Appellate courts have over the past half century given police officers more latitude to make warrantless searches during traffic stops using two of the five senses – sight and touch – to assess whether a suspicious item discovered in a pat-down search is evidence of a crime.
The sense of touch was at issue in a decision handed down by the Iowa Supreme Court May 20 in which the Court for the first time applied a “plain feel” exception to the Fourth Amendment warrant requirement in an Iowa criminal appeal (State v. Earnest Jones Hunt). In a 6-1 decision, the Court held that evidence seized following a pat-down search by a Dubuque police officer may be admitted into evidence because it was “immediately apparent” to the officer based on feel alone that a plastic bag in the suspect’s pocket contained illegal drugs.
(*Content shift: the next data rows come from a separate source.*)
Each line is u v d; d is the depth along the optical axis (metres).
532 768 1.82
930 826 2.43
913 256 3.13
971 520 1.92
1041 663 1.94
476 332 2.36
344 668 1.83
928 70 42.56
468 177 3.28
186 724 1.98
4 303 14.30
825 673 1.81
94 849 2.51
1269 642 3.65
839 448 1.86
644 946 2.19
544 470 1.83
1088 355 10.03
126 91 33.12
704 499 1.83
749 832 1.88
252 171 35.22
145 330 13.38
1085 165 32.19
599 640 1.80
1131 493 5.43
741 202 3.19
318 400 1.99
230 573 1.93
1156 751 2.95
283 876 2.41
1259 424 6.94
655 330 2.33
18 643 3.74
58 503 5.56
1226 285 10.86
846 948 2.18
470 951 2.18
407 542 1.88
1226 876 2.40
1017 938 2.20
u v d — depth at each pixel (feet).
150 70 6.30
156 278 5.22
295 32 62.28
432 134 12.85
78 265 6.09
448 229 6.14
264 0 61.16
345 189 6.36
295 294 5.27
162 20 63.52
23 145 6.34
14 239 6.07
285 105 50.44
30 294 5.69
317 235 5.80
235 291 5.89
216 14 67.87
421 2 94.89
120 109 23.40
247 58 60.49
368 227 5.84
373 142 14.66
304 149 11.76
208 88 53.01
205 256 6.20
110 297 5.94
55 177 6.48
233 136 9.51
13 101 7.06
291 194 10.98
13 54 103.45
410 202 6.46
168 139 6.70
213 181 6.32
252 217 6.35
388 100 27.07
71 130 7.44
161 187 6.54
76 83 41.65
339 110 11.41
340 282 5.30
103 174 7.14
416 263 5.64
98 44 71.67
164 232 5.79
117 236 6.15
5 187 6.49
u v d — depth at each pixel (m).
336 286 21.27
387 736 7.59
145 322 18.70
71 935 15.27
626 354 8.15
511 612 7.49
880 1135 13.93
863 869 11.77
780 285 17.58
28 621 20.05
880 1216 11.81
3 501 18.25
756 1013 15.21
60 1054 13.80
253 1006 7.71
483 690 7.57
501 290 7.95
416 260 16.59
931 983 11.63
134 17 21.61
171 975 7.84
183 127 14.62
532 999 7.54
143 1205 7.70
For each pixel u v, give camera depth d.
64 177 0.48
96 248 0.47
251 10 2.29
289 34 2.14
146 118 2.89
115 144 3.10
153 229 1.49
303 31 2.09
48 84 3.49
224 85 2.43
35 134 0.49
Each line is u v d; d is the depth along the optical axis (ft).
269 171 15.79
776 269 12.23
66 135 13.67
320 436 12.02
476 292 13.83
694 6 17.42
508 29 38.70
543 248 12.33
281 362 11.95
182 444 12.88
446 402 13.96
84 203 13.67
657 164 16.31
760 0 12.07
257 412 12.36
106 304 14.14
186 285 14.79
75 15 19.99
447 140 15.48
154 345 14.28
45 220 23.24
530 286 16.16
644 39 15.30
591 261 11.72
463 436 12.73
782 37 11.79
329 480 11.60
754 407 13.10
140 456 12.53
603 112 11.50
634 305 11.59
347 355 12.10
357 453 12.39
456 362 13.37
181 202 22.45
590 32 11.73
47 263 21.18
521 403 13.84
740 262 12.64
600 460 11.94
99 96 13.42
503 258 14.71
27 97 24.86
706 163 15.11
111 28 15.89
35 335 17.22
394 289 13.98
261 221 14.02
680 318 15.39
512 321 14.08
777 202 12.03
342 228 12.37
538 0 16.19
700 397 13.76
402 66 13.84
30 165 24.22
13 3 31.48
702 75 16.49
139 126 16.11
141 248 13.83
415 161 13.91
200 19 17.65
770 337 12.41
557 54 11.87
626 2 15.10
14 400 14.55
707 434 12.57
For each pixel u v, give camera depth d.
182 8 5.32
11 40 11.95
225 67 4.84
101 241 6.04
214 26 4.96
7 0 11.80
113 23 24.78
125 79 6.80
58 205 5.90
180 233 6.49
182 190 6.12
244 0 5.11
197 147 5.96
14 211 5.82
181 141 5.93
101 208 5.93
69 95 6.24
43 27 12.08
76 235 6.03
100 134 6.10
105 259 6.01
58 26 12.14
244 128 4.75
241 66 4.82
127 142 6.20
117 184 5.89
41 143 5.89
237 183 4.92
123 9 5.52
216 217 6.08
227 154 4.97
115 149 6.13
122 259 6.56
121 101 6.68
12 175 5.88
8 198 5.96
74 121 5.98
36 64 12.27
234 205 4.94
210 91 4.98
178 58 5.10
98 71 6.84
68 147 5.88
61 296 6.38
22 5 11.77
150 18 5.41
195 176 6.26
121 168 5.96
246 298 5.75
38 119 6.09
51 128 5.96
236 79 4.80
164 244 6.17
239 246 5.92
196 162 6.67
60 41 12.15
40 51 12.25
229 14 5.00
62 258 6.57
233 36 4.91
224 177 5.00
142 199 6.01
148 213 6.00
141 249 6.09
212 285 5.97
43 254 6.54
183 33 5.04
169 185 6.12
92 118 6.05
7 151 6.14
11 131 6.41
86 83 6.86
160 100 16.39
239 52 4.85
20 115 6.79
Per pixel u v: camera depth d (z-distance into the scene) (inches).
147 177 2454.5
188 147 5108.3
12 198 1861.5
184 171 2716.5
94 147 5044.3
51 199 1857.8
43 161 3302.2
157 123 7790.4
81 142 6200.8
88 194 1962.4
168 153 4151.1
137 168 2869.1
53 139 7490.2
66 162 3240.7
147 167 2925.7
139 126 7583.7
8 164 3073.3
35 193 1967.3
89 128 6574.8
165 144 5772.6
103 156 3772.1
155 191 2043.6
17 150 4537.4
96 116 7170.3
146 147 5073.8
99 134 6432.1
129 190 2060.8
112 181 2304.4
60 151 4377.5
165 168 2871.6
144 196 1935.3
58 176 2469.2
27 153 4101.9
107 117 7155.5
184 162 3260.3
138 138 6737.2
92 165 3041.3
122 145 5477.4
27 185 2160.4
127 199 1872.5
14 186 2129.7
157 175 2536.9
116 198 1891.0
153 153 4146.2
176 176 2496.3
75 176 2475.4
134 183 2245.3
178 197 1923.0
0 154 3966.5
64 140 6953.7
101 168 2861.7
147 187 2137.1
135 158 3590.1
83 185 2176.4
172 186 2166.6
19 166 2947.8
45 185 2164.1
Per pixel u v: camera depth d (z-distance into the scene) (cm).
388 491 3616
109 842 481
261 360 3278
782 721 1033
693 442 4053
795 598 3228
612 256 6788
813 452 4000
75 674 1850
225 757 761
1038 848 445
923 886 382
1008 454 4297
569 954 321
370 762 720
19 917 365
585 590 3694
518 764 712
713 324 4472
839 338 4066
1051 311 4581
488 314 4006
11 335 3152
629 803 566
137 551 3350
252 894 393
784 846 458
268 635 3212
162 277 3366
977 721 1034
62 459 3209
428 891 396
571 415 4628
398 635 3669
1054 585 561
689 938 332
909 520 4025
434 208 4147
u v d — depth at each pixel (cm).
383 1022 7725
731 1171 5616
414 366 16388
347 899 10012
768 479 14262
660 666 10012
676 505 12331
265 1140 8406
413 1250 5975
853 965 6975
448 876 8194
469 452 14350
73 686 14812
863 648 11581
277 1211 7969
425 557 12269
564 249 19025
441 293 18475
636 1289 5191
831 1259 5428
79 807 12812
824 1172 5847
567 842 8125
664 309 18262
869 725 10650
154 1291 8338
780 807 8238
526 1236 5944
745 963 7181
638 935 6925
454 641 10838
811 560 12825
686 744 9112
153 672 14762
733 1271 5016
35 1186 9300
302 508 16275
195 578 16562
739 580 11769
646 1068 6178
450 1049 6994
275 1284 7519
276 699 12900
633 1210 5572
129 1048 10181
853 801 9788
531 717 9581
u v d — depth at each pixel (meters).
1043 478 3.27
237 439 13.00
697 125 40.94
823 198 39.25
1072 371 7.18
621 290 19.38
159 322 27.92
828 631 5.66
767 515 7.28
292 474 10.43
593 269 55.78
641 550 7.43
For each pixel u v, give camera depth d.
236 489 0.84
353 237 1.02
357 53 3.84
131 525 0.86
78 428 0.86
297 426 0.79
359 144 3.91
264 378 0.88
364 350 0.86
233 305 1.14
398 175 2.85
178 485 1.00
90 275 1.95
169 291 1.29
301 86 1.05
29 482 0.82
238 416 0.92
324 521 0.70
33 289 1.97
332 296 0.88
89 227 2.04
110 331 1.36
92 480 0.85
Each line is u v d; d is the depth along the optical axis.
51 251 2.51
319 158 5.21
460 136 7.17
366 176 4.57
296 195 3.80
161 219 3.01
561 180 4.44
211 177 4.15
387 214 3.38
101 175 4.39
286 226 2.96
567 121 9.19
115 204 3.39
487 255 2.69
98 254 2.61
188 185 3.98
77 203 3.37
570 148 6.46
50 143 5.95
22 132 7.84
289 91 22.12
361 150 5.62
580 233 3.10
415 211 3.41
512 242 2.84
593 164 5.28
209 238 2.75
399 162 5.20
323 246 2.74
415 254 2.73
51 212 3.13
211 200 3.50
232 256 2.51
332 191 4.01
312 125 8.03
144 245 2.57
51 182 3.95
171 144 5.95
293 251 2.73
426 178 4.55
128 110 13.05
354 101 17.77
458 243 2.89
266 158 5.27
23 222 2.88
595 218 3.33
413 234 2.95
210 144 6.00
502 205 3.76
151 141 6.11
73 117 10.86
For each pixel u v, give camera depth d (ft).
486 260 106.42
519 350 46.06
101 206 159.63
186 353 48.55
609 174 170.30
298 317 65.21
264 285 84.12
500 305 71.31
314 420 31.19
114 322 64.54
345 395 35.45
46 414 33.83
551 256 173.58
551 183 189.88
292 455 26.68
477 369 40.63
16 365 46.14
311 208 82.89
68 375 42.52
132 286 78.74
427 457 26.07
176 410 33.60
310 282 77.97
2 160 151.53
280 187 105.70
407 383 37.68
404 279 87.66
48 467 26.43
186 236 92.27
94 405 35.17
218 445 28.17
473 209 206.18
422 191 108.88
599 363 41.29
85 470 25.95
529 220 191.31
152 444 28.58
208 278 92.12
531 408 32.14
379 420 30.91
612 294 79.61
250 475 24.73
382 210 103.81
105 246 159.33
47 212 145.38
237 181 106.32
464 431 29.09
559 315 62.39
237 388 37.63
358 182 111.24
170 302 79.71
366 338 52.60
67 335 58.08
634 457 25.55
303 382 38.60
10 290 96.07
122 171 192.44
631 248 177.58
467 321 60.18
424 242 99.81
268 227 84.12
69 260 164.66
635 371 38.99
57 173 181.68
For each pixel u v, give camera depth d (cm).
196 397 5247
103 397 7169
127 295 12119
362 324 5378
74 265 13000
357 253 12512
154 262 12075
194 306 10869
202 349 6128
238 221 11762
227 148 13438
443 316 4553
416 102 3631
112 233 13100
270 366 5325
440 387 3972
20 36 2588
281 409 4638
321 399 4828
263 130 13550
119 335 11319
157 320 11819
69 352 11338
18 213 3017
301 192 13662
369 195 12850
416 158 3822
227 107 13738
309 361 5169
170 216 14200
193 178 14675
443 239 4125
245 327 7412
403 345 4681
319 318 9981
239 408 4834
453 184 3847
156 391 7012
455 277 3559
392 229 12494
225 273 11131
A “plain view” exception to the Fourth Amendment warrant requirement was recognized by the U.S. Supreme Court in a 1971 New Hampshire case, which allowed into evidence an object in plain view where it is “immediately apparent” to the officer that it may be evidence of a crime. That was followed by a “plain feel” exception in a 1993 Minnesota case applying the same reasoning.
The question before the Iowa Supreme Court in the Hunt case was whether the plain-feel exception applied when the Dubuque officer felt a plastic bag in Earnest Hunt’s pocket and concluded based on his experience as a drug-enforcement officer that it contained illegal drugs. Though he was not sure what sort of drugs, the bag was seized and later determined to contain cocaine base, or “crack.”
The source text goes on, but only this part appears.